## WHAT TO WORK ON
(1) From the blog post on Supreme Court appointments, copy word for word the passage starting at "The Republicans, including" and ending at "Senate judiciary committee.".
(2) According to the blog post on Supreme Court appointments, which president nominated Robert Bork?
(3) Continue the blog post on Supreme Court appointments from the point where it stops.

## EXCERPT

-- Opening Marker --

Faculty Blog, Friedman

Moving Forward: Supreme Court Appointments After Kavanaugh

In the wake of Justice Antonin Scalia’s passing in early 2016, the Republican-controlled U.S. Senate declined to give its advice on President Barack Obama’s nomination of Judge Merrick Garland to the high court, much less its consent. That move, along with the Republican-led elimination of the filibuster for Supreme Court nominations, has led to a confirmation process that is, as the many days of hearings on Judge Brett Kavanaugh demonstrated, essentially pointless. Even the nominee himself was indignant that some senators on the judiciary committee expressed interested in actually investigating his character and fitness for a post on the high court.

Even before the hearings began, current Senator Orrin Hatch observed that, while the judicial appointment process may not be broken, “it has been mauled pretty badly.” This from a senator who, at the time, defended both the Republican refusal to hold a hearing on Merrick Garland’s nomination and the end of the filibuster rule.

The Republicans, including Hatch, tend to blame the Democrats and point to the rejection of Robert Bork, nominated by President Ronald Reagan a generation ago. But they engage in false equivalence. The price of Bork’s rejection was not the integrity of the confirmation process itself. Nor was it particularly troubling. After all, the process exists to vet potentially lifetime appointments to the nation’s highest court; it follows that some nominees might not make it. Most of the time, potential nominees will be rejected, for one reason or another, before their names reach the members of the Senate judiciary committee.

-- Closing Marker --

## RECORDED DATA
-- Opening Marker --

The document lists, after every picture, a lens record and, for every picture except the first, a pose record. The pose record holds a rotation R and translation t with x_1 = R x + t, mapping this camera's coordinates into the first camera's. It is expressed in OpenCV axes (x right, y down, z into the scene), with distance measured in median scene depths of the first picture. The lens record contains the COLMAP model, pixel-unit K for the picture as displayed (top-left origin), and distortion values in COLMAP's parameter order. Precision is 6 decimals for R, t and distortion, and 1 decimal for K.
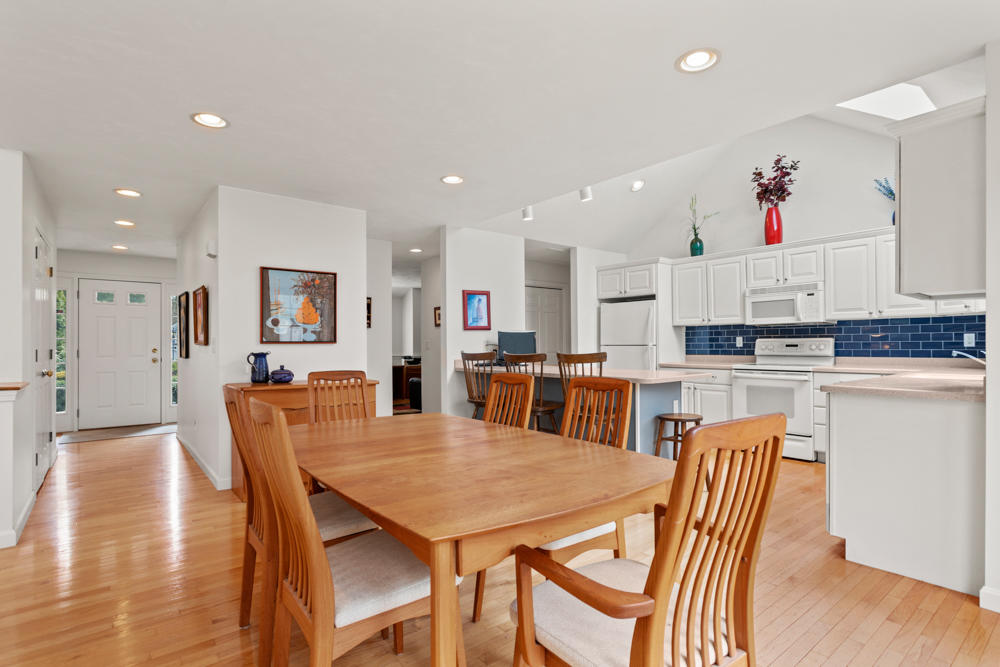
lens RADIAL K [[494.3, 0, 503.3], [0, 494.3, 343.3], [0, 0, 1]] dist [-0.011689, 0.002920]
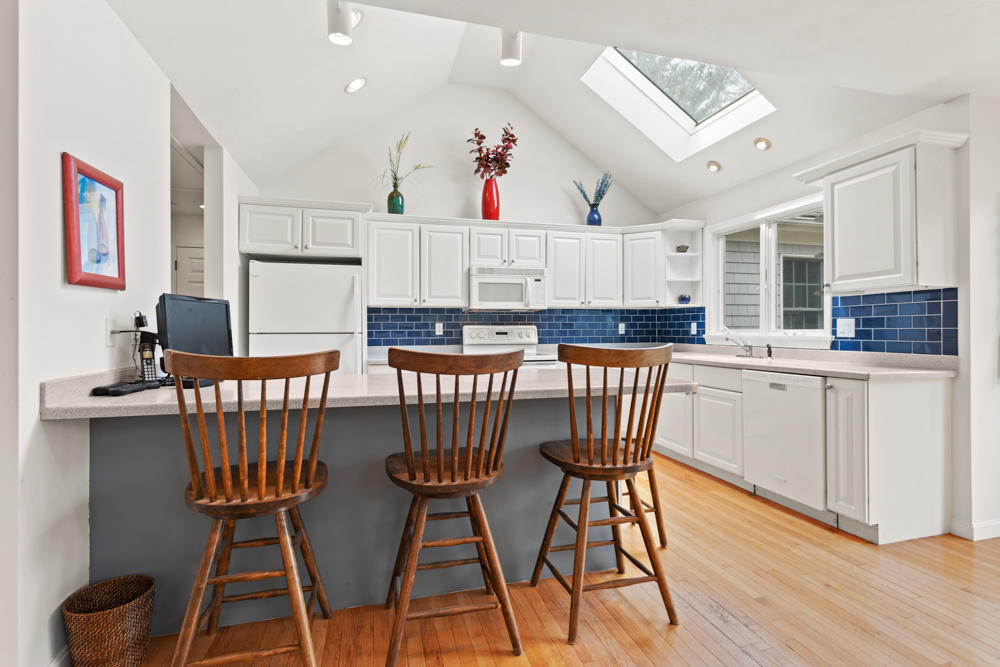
lens RADIAL K [[485.6, 0, 501.8], [0, 485.6, 323.5], [0, 0, 1]] dist [0.001699, -0.000760]
pose [[0.390556, 0.018843, 0.920386, -0.255451], [-0.001989, 0.999805, -0.019625, 0.004136], [-0.920577, 0.005834, 0.390517, 0.636663]]
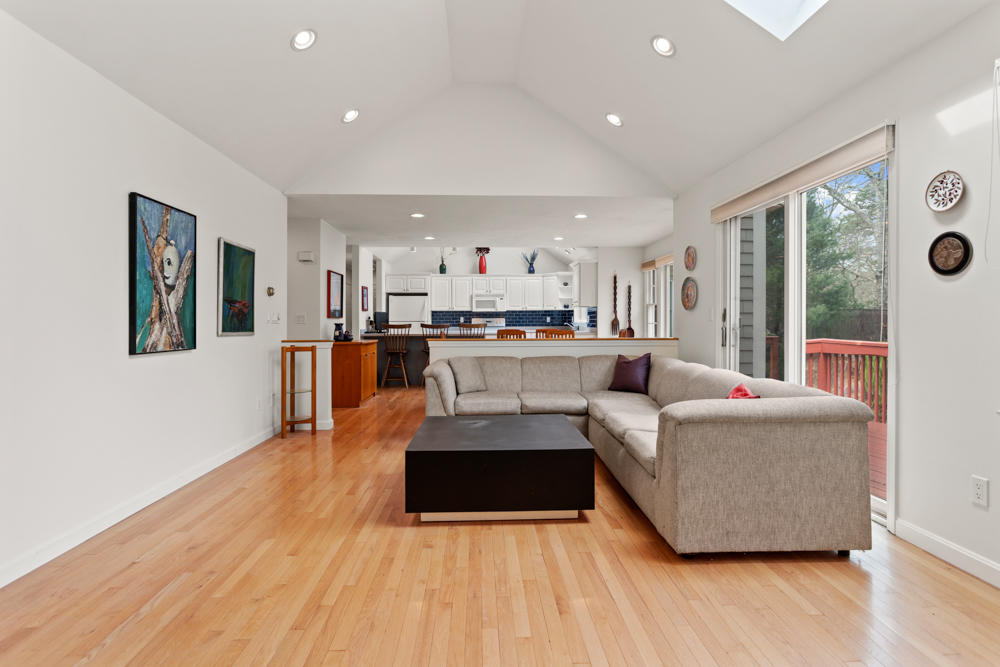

-- Closing Marker --

## ANSWERS BELOW
(1)
The Republicans, including Hatch, tend to blame the Democrats and point to the rejection of Robert Bork, nominated by President Ronald Reagan a generation ago. But they engage in false equivalence. The price of Bork’s rejection was not the integrity of the confirmation process itself. Nor was it particularly troubling. After all, the process exists to vet potentially lifetime appointments to the nation’s highest court; it follows that some nominees might not make it. Most of the time, potential nominees will be rejected, for one reason or another, before their names reach the members of the Senate judiciary committee.

(2) President Ronald Reagan

(3)
Bork’s nomination made it to the Senate, where a majority of senators concluded his approach to judicial decision-making was out of step with the mainstream of American constitutional thought. Reagan’s replacement nominee, Anthony Kennedy, notably eschewed ideology in favor of a pragmatic approach to decision-making that most of the justices on the Supreme Court continue to embrace.

In light of this history, it’s worth recalling the specious justifications Republicans offered for their refusal to entertain the Garland nomination. In arguing that the people should have a say in deciding the Supreme Court’s makeup, they insisted that Scalia’s seat should remain empty until after the 2016 election. The argument betrays contempt for the Constitution, as nothing in the text suggests the Senate may deny a sitting U.S. President consideration of a nominee to fill a vacancy on the Court. And, of course, the people did have their say, back in 2012: at the time he submitted Garland’s nomination, Barack Obama was the constitutionally elected President.

However much Senator Hatch may wring his hands about how the judicial appointment process has been “mauled pretty badly,” the Republican goal in 2016 was never to protect the integrity of that process, or either the Senate’s or the Court’s reputation. It was, and remains, political power: Republicans view the Supreme Court as a vehicle for securing policy results and outcomes that either fit with their ideological preferences or please their constituents, or both.

Perhaps it goes without saying that this is not the system the framers contemplated. They envisioned an independent judiciary, as set apart from the vicissitude of daily politics as they could contrive to make it. They likely could not have imagined our hyper-partisan two-party state, or the extent to which the Supreme Court would come to play such a pivotal role in so many controversial issues in American life.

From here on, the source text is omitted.